I mean, waking up outside of “The Matrix” in some kind of “Zion” would be a kind of afterlife, so you don’t need to posit magic or a supernatural realm.
The concept of judgement used to appeal to me on some level too, but the more I thought about it the less sense it made. This life is not a good test of who is good or evil, since the duration of our lives and the opportunities for good / evil differ a lot from person to person. Furthermore, libertarian free will makes no sense, so what would you be punishing?
Some form of rehabilitation / realization might make some kind of sense, but not punishment or judgement.
I haven’t read every single reply since almost all of them are There’s No Evidence Therefore I am an Atheist (save Kanicbird and a couple others).
I am with Kbird more or less. I have always, since earliest memory, felt the presence of I guess you could call it ‘spirit’. It has taken a number of forms through my life, although since I became a Catholic almost 30 years ago it seems to have settled on Jesus. However in recent years I have drifted back to the simpler state of my youth, which had no book, no dogma, no coreligionists, no buildings, no rites. Just a sense of some one – an entity – which not only has consciousness but also is consciousness, who is aware of me. Did this being – being is too small a word by far – “create the world”? That’s so … time-oriented. It is the wrong question.
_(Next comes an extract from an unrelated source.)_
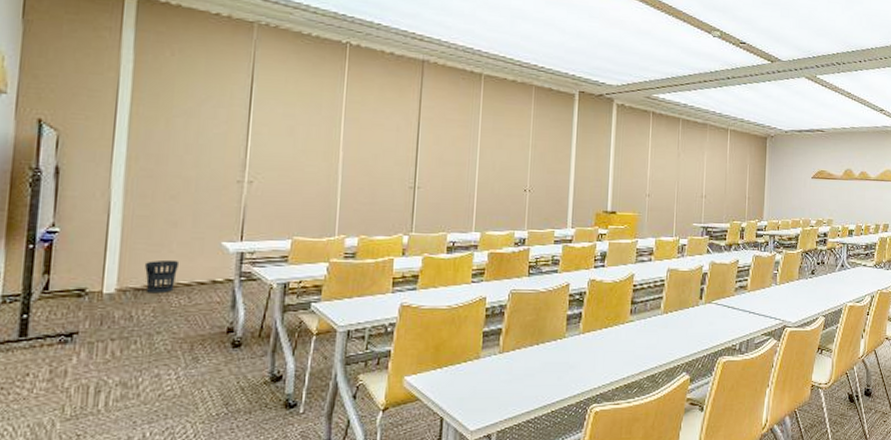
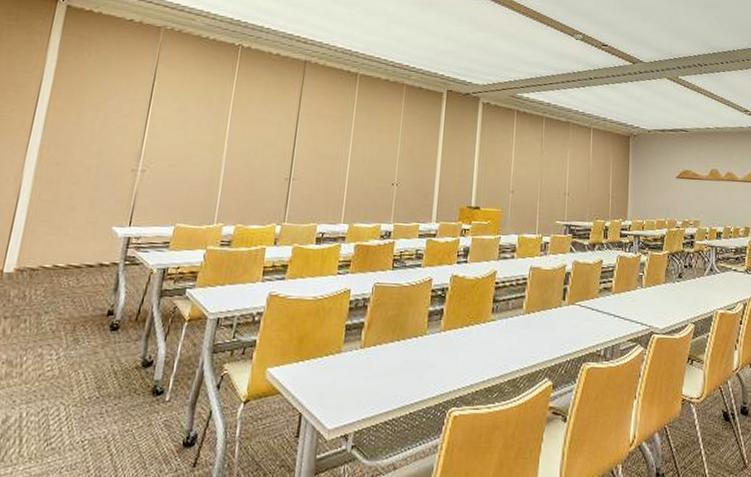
wastebasket: present [145,259,180,294] -> none [41,242,73,275]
The most accurate word for God is NOW. God is now.
There is no “evidence” for this, nor could there be, nor do I have the slightest need for any.
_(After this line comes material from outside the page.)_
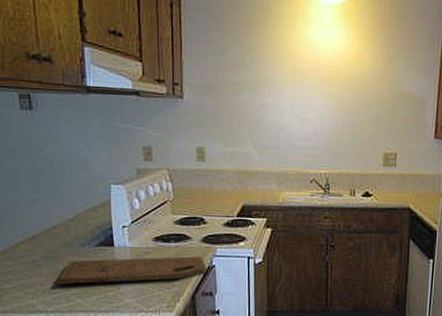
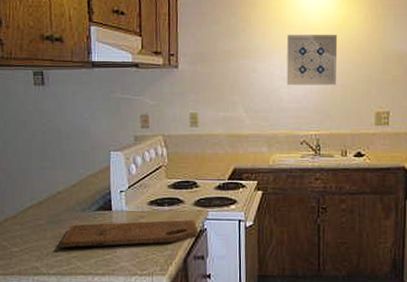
wall art: none [297,69,349,125] -> present [286,34,338,86]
I will say that my home in any organized religion is tenuous to say the least. I find religion the best description of what I know, but it’s still extremely narrow, culture-bound, prescriptive, and always contains so much foolishness and elaboration. For most people it’s a social club with a fairytale premise and set of rules, bound together with archetypes. Which is fine! But that is not the heart of it, for me.
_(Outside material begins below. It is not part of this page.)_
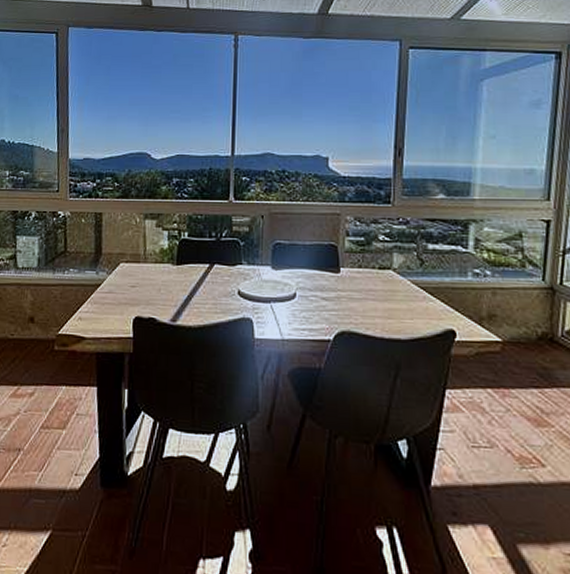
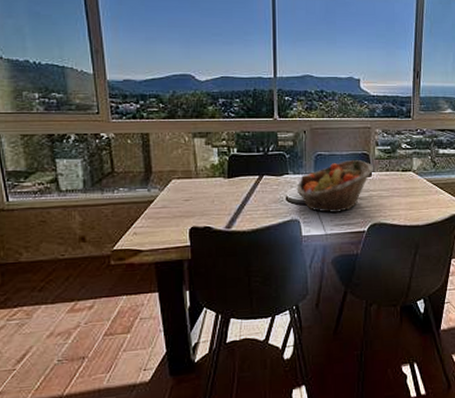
fruit basket: none [250,251,342,314] -> present [296,159,373,213]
It’s because religions aren’t much about the supernatural stuff. They are actually cultures.
So the aunt was OK with the girl not believing in their deity - deep down I suspect many religious people know it’s all fairy tales - but her concern was with the possibility that the girl’s identity had changed.
[quote=“Velocity, post:44, topic:943328, full:true”]
Thanks. I think we have enough responses from atheists/agnostics by now (the comments from the atheist side outnumber the Christian side about 40 to 1 so far.)
Still waiting to hear from theists.[/quote]
I’ll dip my toe in here, though I’ll probably regret it.
I am an Orthodox Jew. (Those who have been here a while know me, and know that.) At the heart of our belief is that our entire nation of ancestors - six hundred thousand men over the age of 20, plus women and children - experienced a clear, direct revelation from G-d, and entered into a covenant with G-d to be a holy nation that would display the beauty of his ways among the other nations of the world. This initial revelation is the cornerstone of our faith - an entire nation testifying to their children and they to their children for over three thousand years. Included in this testimony is the fact that the nation then entrusted Moses to be the bearer of future such clear messages from G-d, and that the Torah that he wrote is such a message.
How can I be so sure about it is the question put forth in this thread. I’d say that there are a number of statements written in the Torah on the subject of the mass revelation which make sense to have achieved nationwide acceptance only if they’re true. The alternative would require some sort of nationwide fraud intentionally perpetuated by all those alive - of varying generations - on their children and descendants to come, for no obvious gain.
Ok, this post alone made it worth coming back. (Oh, hi, I’m back. Sorry, no pie.) Pretty much exactly what I was thinking after reading that post, but much more succinct and humorous than I would have managed.
I understand we’re able to “like” posts now
but I haven’t “progressed” that far just yet…
ETA: I have no idea which “topic” I’m supposed to pick to reply to, but here goes nothing.
Especially the part about, “Well if you don’t believe in God, what makes you do good?”